Callaghan is a Senior Lecturer in Filmmaking at the University of Sussex.


Suki Chan

Suki Chan is a London based artist and filmmaker. Chan uses a range of media including installation, moving image, photography and sound to explore our perception of time and place. Her immersive, mesmerizing film works draws the viewer into a cinematic ‘elsewhere,’ whilst investigating memory, subjectivity, belief and knowledge systems.

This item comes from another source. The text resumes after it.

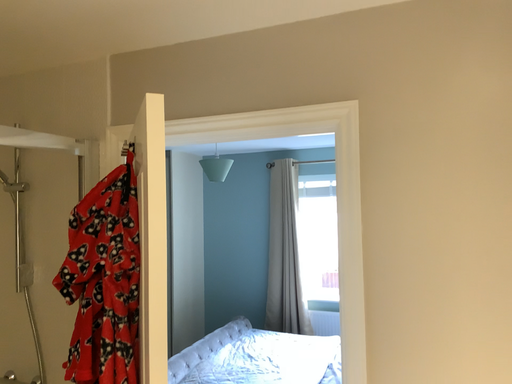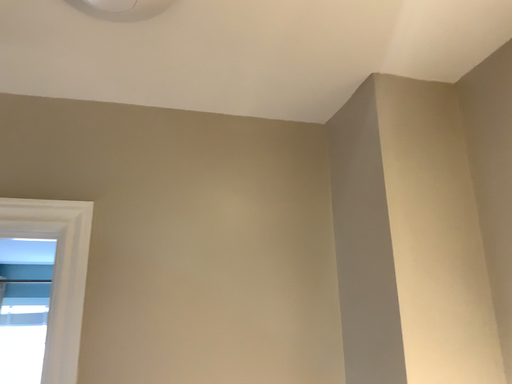
Question: How did the camera likely rotate when shooting the video?

Choices:
 (A) rotated right
 (B) rotated left

Answer: (A)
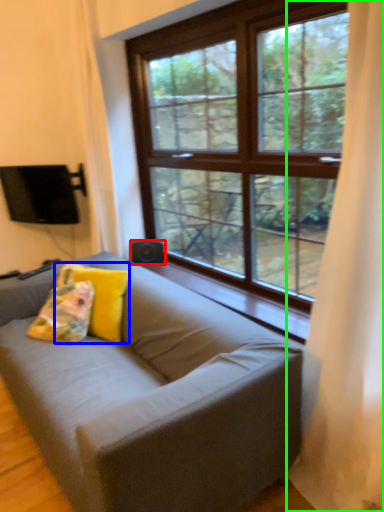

Chan’s practice is research-based and features dialogues with specific communities such as commuters, skaters, meditators, ophthalmologists and scientists. She has filmed in diverse locations and sites including contested sacred sites in the Middle East; Senate House Library in London; Hagia Sofia in Istanbul; and rammed earth roundhouses in Yunnan province associated with her Hakka heritage in China.

Chan’s work has been shown nationally and internationally including the Museum of London, David Roberts Art Foundation, London; Centre for Contemporary Chinese Art, Manchester; Liverpool Biennale; Art Basel Hong Kong, Shanghai Museum of Contemporary Art, China; Frost Science Museum, Miami, US; Hiroshima Museum of Contemporary Art, Japan; and Dr. Bhau Daji Museum, Mumbai, India.

Chan studied at Goldsmiths College and Chelsea School of Arts. She is a visiting lecturer at the Royal College of Art.


Amy Gwatkin

Amy Gwatkin is a London based filmmaker and photographer. Since 2009 she has been working on a self - directed project using Craigslist as a starting point. . Casting male strangers to pose nude, both in the studio, and their homes.

This has become the basis for a series of works concerned with issues of intimacy, risk, power and control.  


Louis-Jack

Louis-Jack is an award-winning artist filmmaker based in London. He was a 2016 Associate of Open School East and winner of the New Faces Prize at the 2016 Japan Media Arts Festival. His work has been shown in exhibitions and film festivals, including those at The National Art Centre Tokyo, Modern Art Oxford, the Arsenale of Venice and the Merz Barn. He studied Fine Art at the Ruskin School of Fine Art (University of Oxford) under the tutelage of Richard Wentworth.

Louis-Jack is currently working on two short films about mental ill health: one is an exploration of depression through dance and the other tells the story of a fictional snooker player.


Miranda Pennell

Miranda Pennell originally trained in contemporary dance before making films, and later studied visual anthropology. Her film and video work exploring different forms of collective performance whether dancers, soldiers or fight directors, has been widely broadcast internationally and presented in festival and gallery contexts. Her recent moving-image work uses archival materials as the starting point for a reflection on the colonial imaginary. Her film The Host toured seleced UK arthouse cinemas in 2016 and received the Punto de Vista Award (International Documentart Festival of Navarra) for Best Film in 2017.

Noemi Varga

Noemi Varga is a London based filmmaker. She is a recent graduate of the Royal College of Art, where she specialised in Moving Image. Her work is mainly preoccupied with the representation of alternative life styles and the history of her native Hungary. She is currently exploring the boundaries of conventional documentary filmmaking, applying the tools of cinematic storytelling to all her subjects. Her films have screened at London Short Film Festival, Sheffield Doc/Fest, the ICA and at the Royal College of Art amongst others.

She is currently working on her first feature length documentary, about the rise and fall of the "Hungarian pope of fashion", Kiraly Tamas.


New Approaches was supported by Creative Skillset’s Film Skills Fund, with BFI’s Film Forever National Lottery funds.